Several Arab nations, including Djibouti and Sudan, have restored diplomatic relations with Iran. Djibouti and Iran announced the restoration of ties on Sept 21 on the sidelines of a UN General Assembly session, while Iran and Sudan came to a similar agreement on Oct 9, ending a seven-year rift.

There is also optimism regarding a reconciliation between Iran and Egypt. During the Arab Islamic Summit last month, Raisi emphasized the importance of unity among Islamic countries and expressed his willingness to develop relations with Egypt. He said his country sees no hindrance to improving ties with the friendly nation of Egypt.

In addition, Bahrain and the United Arab Emirates restored diplomatic relations with Qatar in April and June, respectively.

In another significant regional realignment, Syria made a stunning return to the Arab League in May.

During the meeting between the two presidents, the UAE leader said: "Syria has left its brothers for too long, and now it is time to return to them and to the Arab world."

On May 19, the 32nd Arab League Summit adopted a declaration that welcomed Syria's readmission to the Arab League and emphasized the urgent need to eliminate any external interference in Arab internal affairs.

The Saudi-Iran peace deal holds tremendous potential for both states, the larger Middle East and the greater Eurasian region. However, experts say challenges remain, and it is unlikely these issues would be easily resolved.

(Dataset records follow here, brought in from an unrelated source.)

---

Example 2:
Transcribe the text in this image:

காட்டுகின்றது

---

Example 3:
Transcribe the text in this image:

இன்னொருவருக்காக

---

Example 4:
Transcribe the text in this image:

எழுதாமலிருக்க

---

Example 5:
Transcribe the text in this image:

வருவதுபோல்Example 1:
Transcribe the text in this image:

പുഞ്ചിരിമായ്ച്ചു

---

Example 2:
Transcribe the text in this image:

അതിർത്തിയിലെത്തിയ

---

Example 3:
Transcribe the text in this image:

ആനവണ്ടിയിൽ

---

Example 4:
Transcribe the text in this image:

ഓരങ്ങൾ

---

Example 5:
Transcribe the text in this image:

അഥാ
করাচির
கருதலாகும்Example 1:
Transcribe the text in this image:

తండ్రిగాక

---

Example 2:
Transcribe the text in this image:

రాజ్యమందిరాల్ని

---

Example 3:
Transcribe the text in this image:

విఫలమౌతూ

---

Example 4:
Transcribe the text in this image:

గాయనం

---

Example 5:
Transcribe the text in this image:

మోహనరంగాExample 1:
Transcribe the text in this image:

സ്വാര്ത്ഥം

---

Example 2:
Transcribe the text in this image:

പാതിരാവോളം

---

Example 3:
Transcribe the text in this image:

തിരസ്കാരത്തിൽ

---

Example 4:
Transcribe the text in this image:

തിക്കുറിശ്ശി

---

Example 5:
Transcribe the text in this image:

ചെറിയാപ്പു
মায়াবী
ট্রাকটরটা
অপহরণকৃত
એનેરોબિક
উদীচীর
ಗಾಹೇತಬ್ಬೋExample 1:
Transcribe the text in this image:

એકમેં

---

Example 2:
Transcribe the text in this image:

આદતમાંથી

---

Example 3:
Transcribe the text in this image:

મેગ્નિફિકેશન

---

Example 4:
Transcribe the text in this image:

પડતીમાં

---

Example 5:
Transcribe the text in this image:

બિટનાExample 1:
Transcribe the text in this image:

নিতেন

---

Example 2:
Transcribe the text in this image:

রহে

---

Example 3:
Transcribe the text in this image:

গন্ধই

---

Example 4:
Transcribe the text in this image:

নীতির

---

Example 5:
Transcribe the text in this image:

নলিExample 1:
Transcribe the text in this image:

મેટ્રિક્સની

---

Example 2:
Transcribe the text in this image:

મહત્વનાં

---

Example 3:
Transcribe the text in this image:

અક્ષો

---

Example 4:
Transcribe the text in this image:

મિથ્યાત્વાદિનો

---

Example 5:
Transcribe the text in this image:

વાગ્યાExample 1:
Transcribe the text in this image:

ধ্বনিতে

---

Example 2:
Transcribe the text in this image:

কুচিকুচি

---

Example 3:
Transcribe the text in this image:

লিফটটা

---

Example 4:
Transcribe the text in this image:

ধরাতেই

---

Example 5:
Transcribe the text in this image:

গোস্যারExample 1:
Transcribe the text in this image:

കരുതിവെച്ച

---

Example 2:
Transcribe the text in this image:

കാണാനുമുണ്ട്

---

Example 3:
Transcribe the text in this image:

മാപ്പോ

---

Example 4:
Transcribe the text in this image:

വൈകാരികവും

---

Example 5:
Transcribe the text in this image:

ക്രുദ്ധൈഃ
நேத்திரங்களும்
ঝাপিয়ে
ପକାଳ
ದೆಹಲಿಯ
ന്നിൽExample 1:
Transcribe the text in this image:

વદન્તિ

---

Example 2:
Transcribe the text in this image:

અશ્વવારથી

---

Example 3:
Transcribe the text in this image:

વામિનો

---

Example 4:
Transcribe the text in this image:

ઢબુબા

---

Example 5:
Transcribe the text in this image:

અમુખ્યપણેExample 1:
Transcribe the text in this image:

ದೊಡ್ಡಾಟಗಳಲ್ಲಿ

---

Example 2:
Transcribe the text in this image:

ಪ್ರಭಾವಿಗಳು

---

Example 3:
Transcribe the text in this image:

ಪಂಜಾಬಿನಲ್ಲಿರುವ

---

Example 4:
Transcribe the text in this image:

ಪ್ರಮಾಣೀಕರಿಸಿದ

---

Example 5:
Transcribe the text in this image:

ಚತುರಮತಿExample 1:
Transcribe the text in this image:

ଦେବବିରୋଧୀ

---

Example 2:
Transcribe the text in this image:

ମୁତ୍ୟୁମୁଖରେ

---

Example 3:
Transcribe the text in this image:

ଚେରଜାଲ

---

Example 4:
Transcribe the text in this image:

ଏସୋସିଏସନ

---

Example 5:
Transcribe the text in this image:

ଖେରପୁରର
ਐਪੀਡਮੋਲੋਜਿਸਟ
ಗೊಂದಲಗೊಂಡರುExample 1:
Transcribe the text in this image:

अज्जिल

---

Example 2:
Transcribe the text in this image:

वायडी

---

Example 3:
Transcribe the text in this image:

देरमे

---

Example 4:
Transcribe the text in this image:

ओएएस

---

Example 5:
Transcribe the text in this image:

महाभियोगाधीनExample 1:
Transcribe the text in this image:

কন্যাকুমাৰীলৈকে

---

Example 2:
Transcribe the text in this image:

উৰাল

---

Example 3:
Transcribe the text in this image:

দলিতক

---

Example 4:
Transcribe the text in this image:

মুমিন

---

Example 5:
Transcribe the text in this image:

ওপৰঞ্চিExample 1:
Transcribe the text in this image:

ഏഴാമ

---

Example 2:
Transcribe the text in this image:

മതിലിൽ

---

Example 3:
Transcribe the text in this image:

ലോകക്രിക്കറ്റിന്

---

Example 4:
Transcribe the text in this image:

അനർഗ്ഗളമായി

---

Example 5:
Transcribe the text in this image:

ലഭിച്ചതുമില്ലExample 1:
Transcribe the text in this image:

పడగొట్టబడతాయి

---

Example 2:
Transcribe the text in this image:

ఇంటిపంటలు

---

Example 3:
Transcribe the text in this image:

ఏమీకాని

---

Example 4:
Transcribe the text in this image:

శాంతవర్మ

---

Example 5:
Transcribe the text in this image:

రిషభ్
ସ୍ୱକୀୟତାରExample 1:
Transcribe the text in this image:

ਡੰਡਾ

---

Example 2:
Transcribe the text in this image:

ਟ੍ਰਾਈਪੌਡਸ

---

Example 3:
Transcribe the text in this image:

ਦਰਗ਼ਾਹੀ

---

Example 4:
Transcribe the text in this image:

The rivalry between Saudi Arabia and Iran is deeply rooted. The struggle for leadership in the Gulf region and the Middle East is one of the core contradictions between the two sides, and it remains unresolved, Jiang said.

Li added that the fragility in their relationship can be seen in crises in Syria and Yemen, as well as in the normalizing of relations with Israel. It will take time to find out to what extent the detente can help resolve the Yemen crisis and the Syrian issue.

Yemen has been one of the countries most affected by differences between Riyadh and Teheran. The two nations supported opposing factions in the Yemeni civil war that broke out in 2014.

On Aug 11, the United Nations said Yemen continues to face a protracted political, humanitarian and developmental crisis after years of fighting between pro-government forces backed by a Saudi-led coalition, and Houthi militias backed by Iran.